Luís Pucarinho - Eu sou um músico vindo da formação clássica, no entanto a música não tem fronteiras e o Jazz é uma linguagem musical onde o improviso faz parte. O improviso é uma capacidade musical que permite que cada momento musical possa ser diferente e desta forma, o público poderá desfrutar de momentos únicos e irrepetíveis. Por outro lado, vem a amizade e a competência. Escolho os músicos em função de boas relações e de resultados. Todos eles participam do processo criativo no que diz respeito aos arranjos e com a capacidade de improviso (de inventar no momento) surgem sempre mais soluções, do que, se tivesse que escrever tudo sozinho (como já aconteceu no passado). Assim sendo, os músicos sentem que o resultado também faz parte do seu
trabalho criativo, sentem o projecto também como seu.


PR - Numa frase como caracterizaria este “SaiArodada”?

Luís Pucarinho - Sai a rodada, “brindando numa dança” aos direitos da mulher no mundo.

PR - Qual é o tema que melhor caracteriza o “espírito” deste disco “?

Luís Pucarinho - O “espírito” do disco é traduzido por todos os temas no seu conjunto. A canção (pelo seu conteúdo literário) que posso dizer que resume melhor o que este disco simboliza é o tema “Gaia de Saia”.
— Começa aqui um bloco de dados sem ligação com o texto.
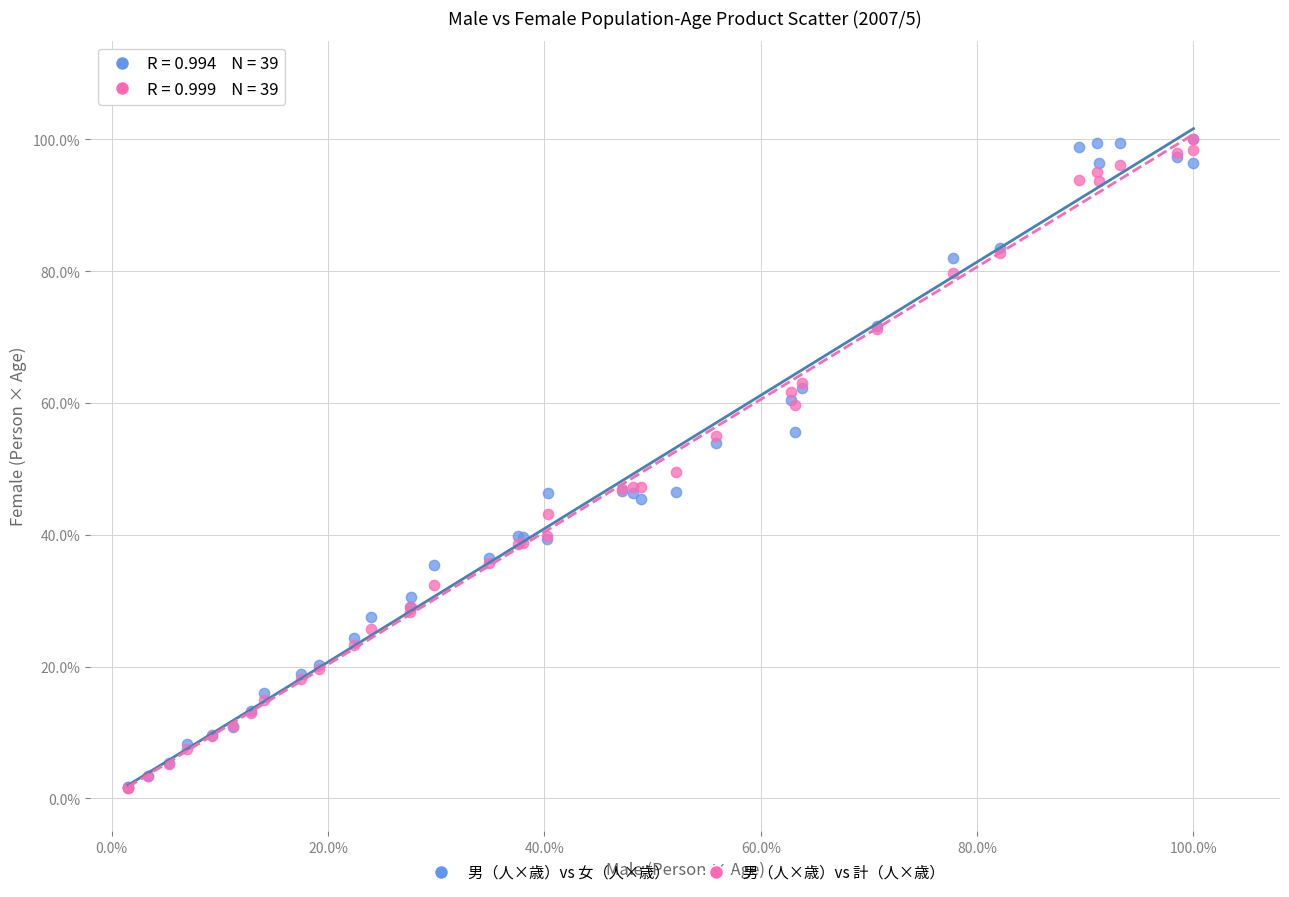

What are all the series names shown in the legend?

男（人×歳）vs 女（人×歳）, 男（人×歳）vs 計（人×歳）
PR - “SaiArodada” vai colaborar com a plataforma internacional "In place of war" cedendo uma parte das receitas do disco para os direitos da mulher em África. Quer falar-nos um pouco desta iniciativa?
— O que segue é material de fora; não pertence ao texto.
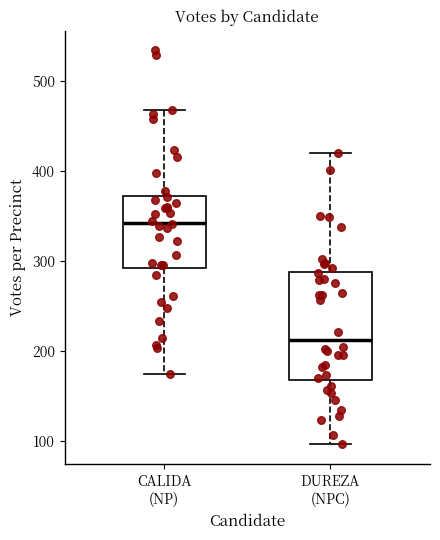

Which box's median line is the lowest?

DUREZA (NPC)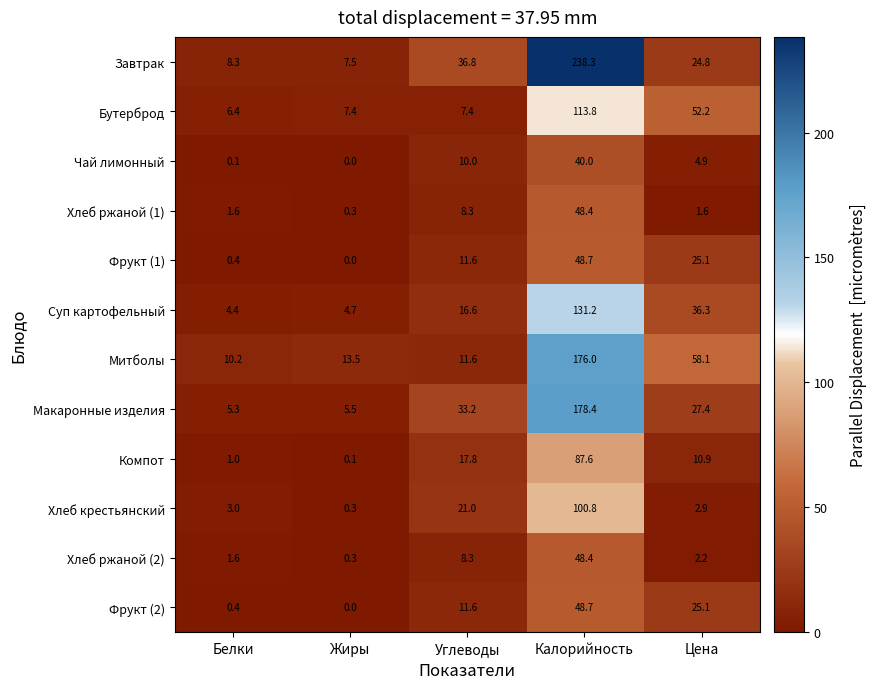

What is the difference between the highest and lowest values at Калорийность?

198.3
Sim, esta parceria surgiu de um convite que me fizeram para dar formação musical e de produção na Republica do Congo (a lesados e refugiados de guerra) à imagem do que já havia feito em S.Tomé e Príncipe e em Timor, não a refugiados de guerra, mas conterrâneos com potencial para a recuperação de cultura local. Daí percebi que a instituição britânica “in place of war”, está ligada a várias instituições de caridade e apoio social, também contemplando os direitos da mulher, que nestes países estão agora a dar os primeiros passos. Assim sendo, como faz parte de mim fazer trabalhos sempre
com algum cariz social, decidi ceder parte das minhas receitas para este fim.

PR - Pela primeira vez assume neste disco a produção na íntegra (desde as gravações às misturas). Há alguma razão em especial para este facto?
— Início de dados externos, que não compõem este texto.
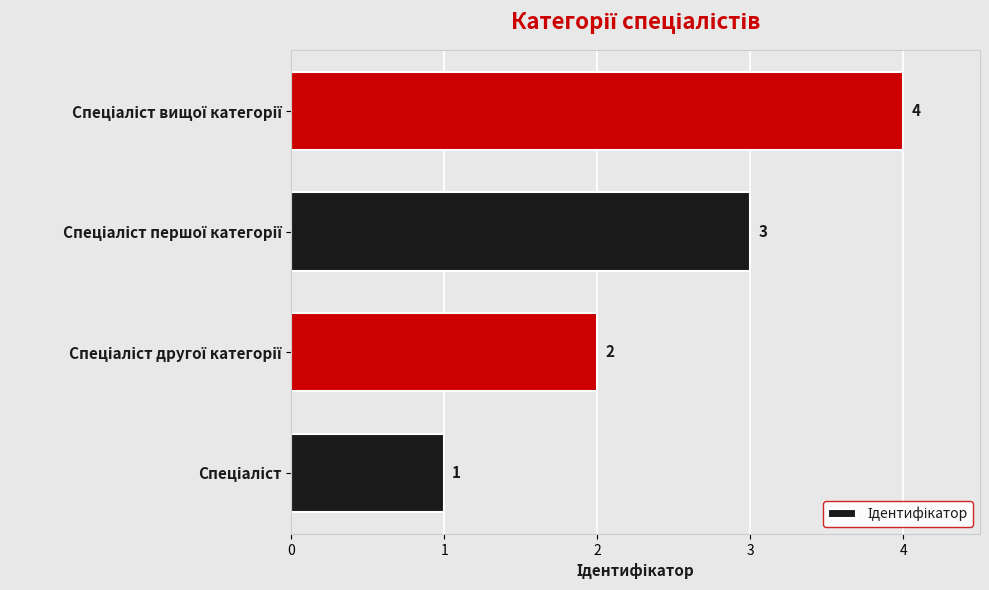

What is the maximum value shown in the chart?

4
Luís Pucarinho - Nos discos anteriores, fiz sempre uma parte do trabalho, essencialmente a captação (gravação) e embora já tenha produzido mais de uma dezena de discos a outros artistas, achei sempre por bem, no que diz respeito à minha música, criar uma certa distância, sobretudo na fase final, nas misturas e masterização. Isto porque considero o processo de finalização deve ser tratado por alguém que ouça o disco como um ouvinte comum e que o finalize com essa percepção, a mesma que o público terá. Desta vez fui mais longe e assumi as misturas, por tratar-se de um disco com poucos músicos e onde praticamente toda a matéria prima gravada foi aproveitada, no entanto deixei as gravações da voz principal e a masterização entregues ao Fernando Nunes do estúdio “Pé de Vento”, para que uma segunda opinião com conhecimento de causa pudesse acrescentar mais valias ao resultado final.